Brief |
Retype each entry exactly. Skip any pictures.

════════════════

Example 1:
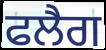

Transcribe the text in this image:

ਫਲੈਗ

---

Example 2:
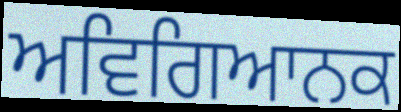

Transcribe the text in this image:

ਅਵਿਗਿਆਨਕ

════════════════

Exercise output |
Example 1:

Transcribe the text in this image:

ਫਲੈਗ

---

Example 2:

Transcribe the text in this image:

ਅਵਿਗਿਆਨਕ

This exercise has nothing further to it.